Extract to read
----------------------------------------

Although Ford’s transformation of the opening narrative sequence, his deviations from Nichols’ script, and his deletion of Doc Boone’s line in the last sequence all suggest an effort to curb Nichols’s complex historical allusions, many critics focused on the screenwriter’s role.30 After the premiere and reviews, Nichols, perhaps worried that his acclaim was souring a future working relationship with Ford, soothed his old friend with a letter. “If there was ever picture that was the director’s picture,” he wrote, “it was that one, and I tried to make that clear to everyone who complimented me in New York.” He continued, “It seemed to me in some of the notices I received undue mention and I tried to set it straight.”31 Curiously, in both major prints of Stagecoach, the credits placed Nichols’s name as screenwriter beneath that of Ernest Haycox, who wrote the original short story. This reversed the etiquette of motion picture crediting, which always gave precedence to the screenwriter. As one detects from Nichols’s letter to Ford, many speculated that the director might have done this deliberately to diminish Nichols’s role in authoring the film. Although this surprising postproduction attack may have initially irritated Nichols, he hastened to defend Ford in the same letter and even professed what “a very happy collaborator” he had been and still hoped to be. Ford was soothed, if only temporarily. He and Nichols would work together on only one more film during that period, The Long Voyage Home (1940). Although it earned Nichols another Academy Award nomination, it was not then considered one of Ford’s great achievements.

----------------------------------------

[Saved data entries]
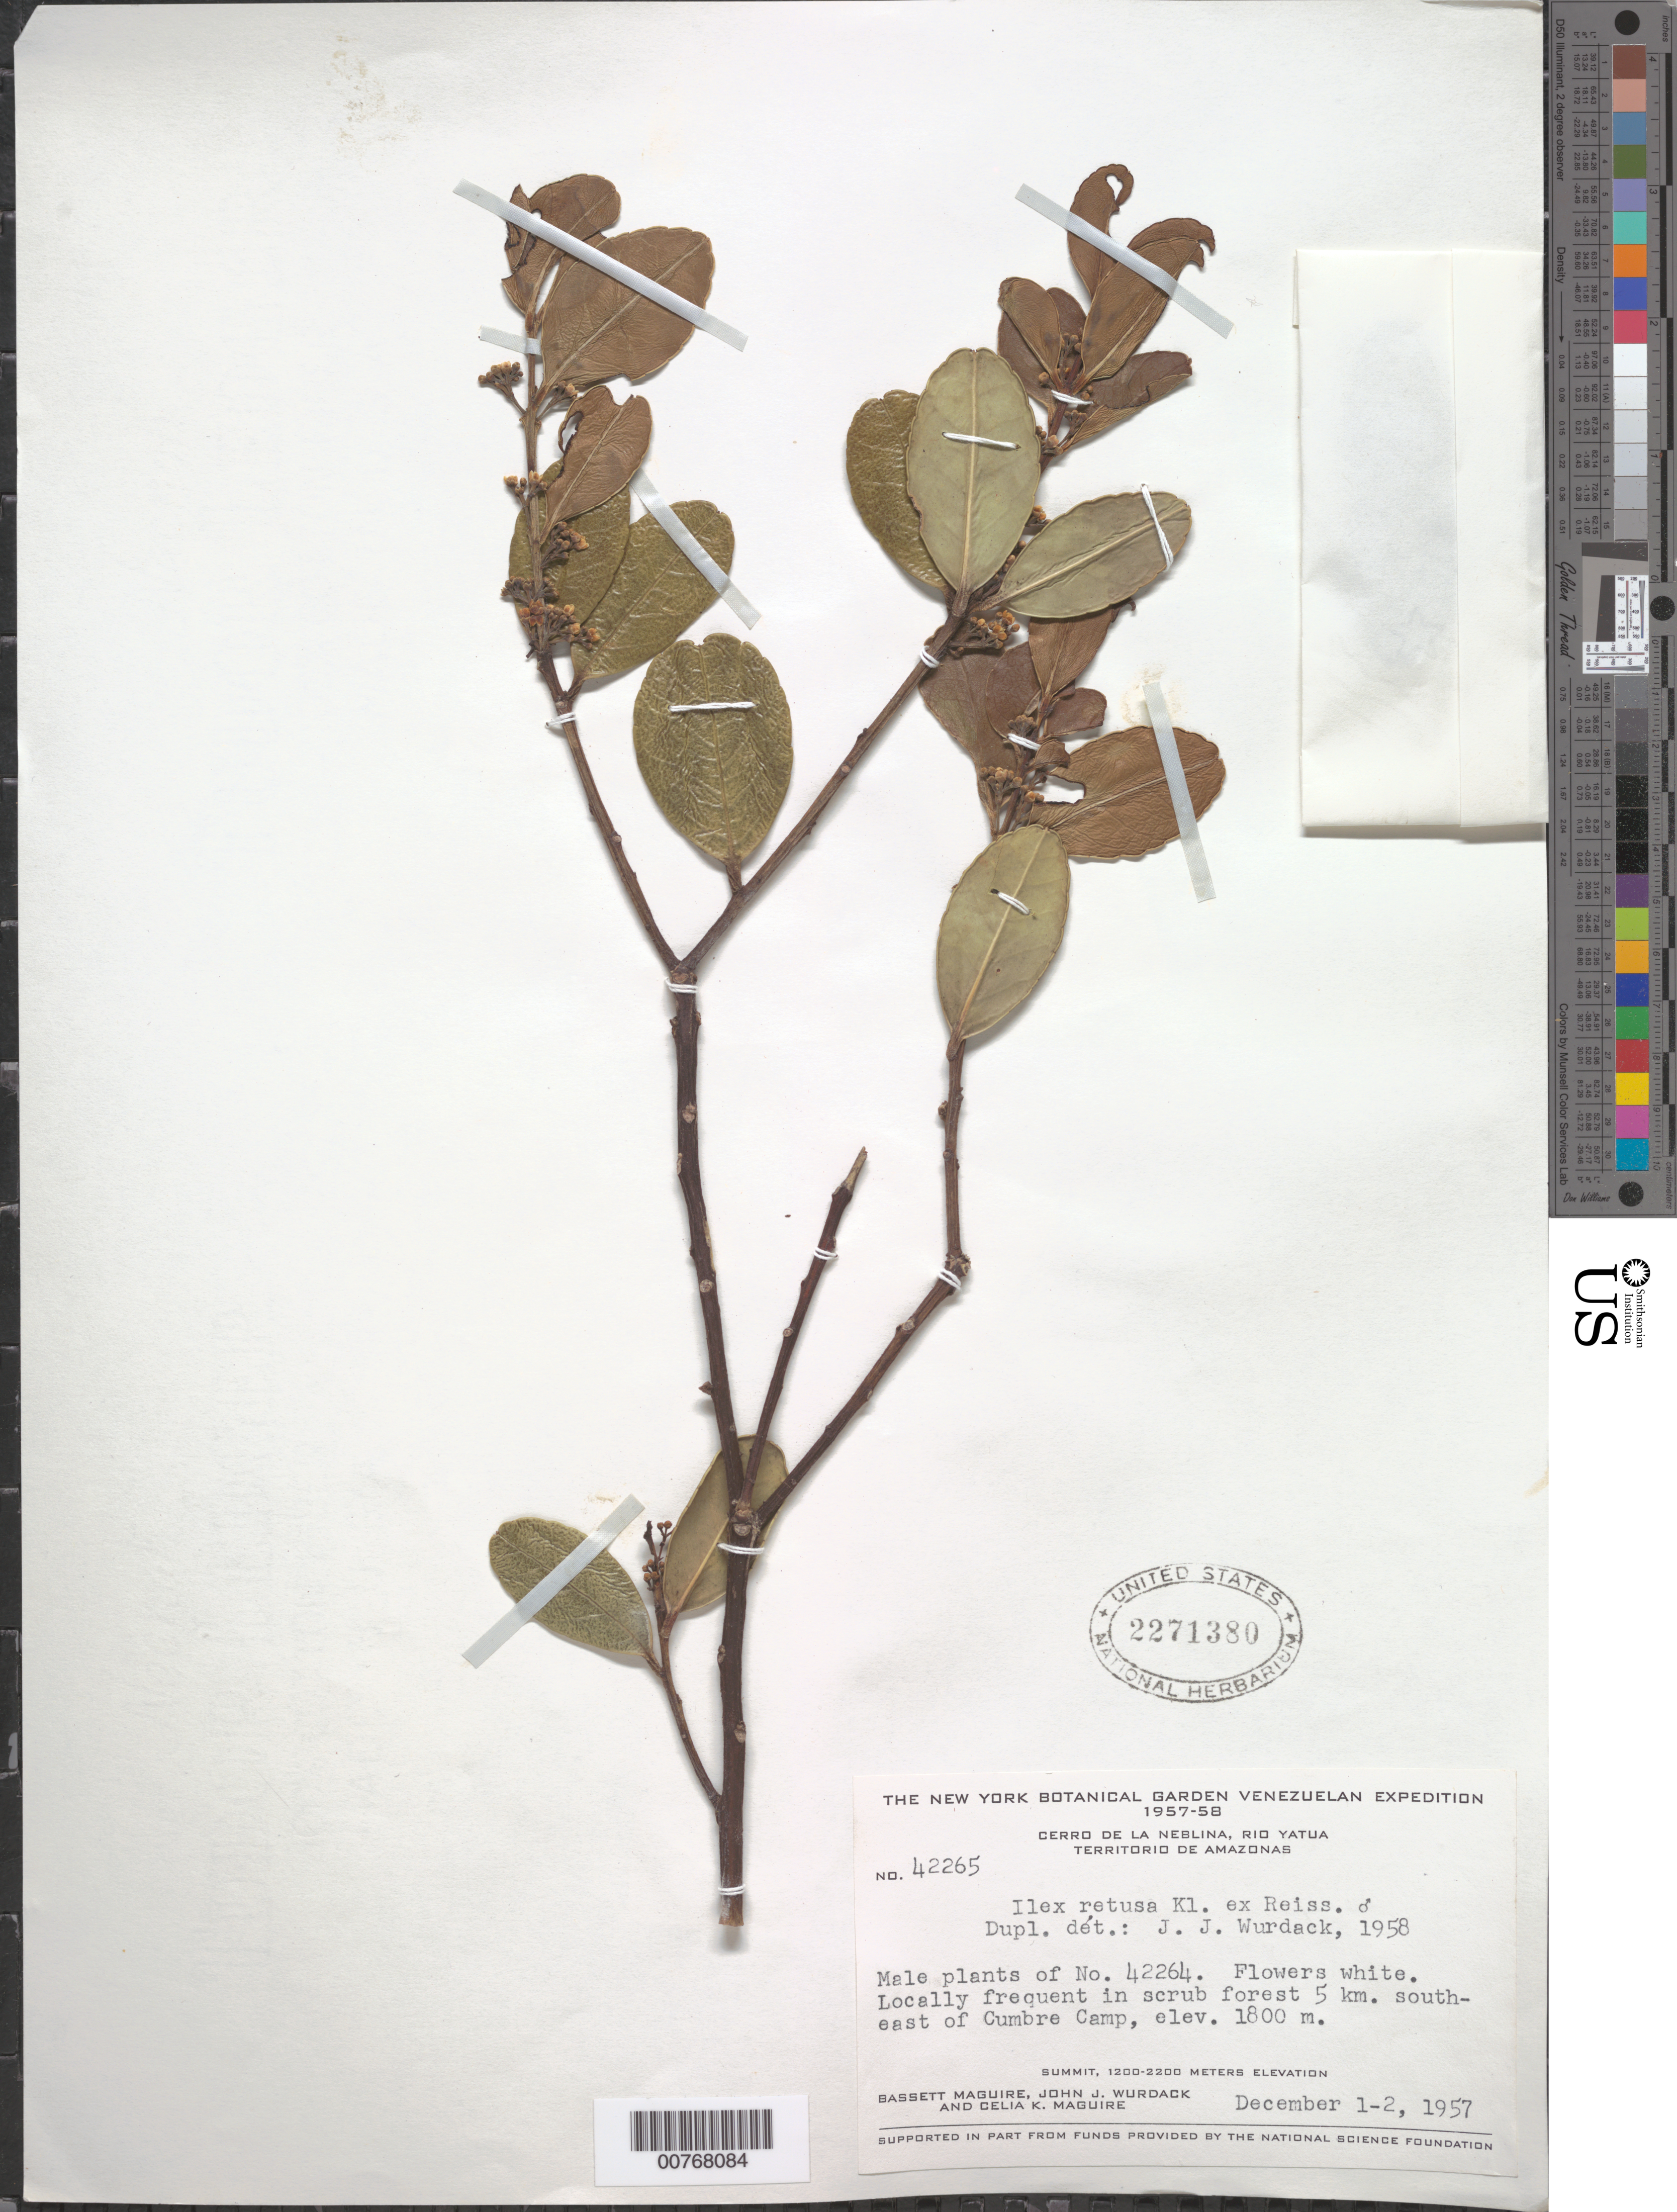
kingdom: Plantae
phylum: Tracheophyta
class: Magnoliopsida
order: Aquifoliales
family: Aquifoliaceae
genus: Ilex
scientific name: Ilex retusa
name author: Klotzsch ex Reissek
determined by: Wurdack, John J., (US), US (UNITED STATES)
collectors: B. Maguire, J. J. Wurdack & C. K. Maguire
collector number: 42265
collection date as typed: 1-Dec-57 to 2-Dec-57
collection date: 1957-12-01/1957-12-02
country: Venezuela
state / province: Amazonas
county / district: Río Negro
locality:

----------------------------------------

Given task 1
For each statement, decide whether the Stagecoach passage agrees with it. Answer yes or no, and quote the words from the passage that settle it.
(a) In the Stagecoach credits, Nichols's name came before Ernest Haycox's.
(b) Ford and Nichols worked together on The Long Voyage Home.
(c) The Long Voyage Home earned Nichols an Academy Award nomination.
Given task 2
Use the Stagecoach passage to answer these questions:
(a) Who wrote the original short story behind Stagecoach?
(b) Under the usual motion picture crediting etiquette, who was given precedence?
(c) In what year did The Long Voyage Home come out?
Given task 3
Sum up the Stagecoach passage in two sentences.
The listing isn't needed for anything here.

Response 1
(a) No: "the credits placed Nichols’s name as screenwriter beneath that of Ernest Haycox"
(b) Yes: "He and Nichols would work together on only one more film during that period, The Long Voyage Home (1940)."
(c) Yes: "it earned Nichols another Academy Award nomination"

Response 2
(a) Ernest Haycox
(b) The screenwriter
(c) 1940

Response 3
Ford reworked and cut parts of Nichols’s script for Stagecoach, yet many critics focused on the screenwriter, so Nichols wrote Ford a letter calling it the director’s picture and himself a happy collaborator. The credits broke custom by placing Nichols beneath Haycox, which led many to speculate that Ford meant to diminish Nichols’s role, and the two made only one more film together in that period, The Long Voyage Home.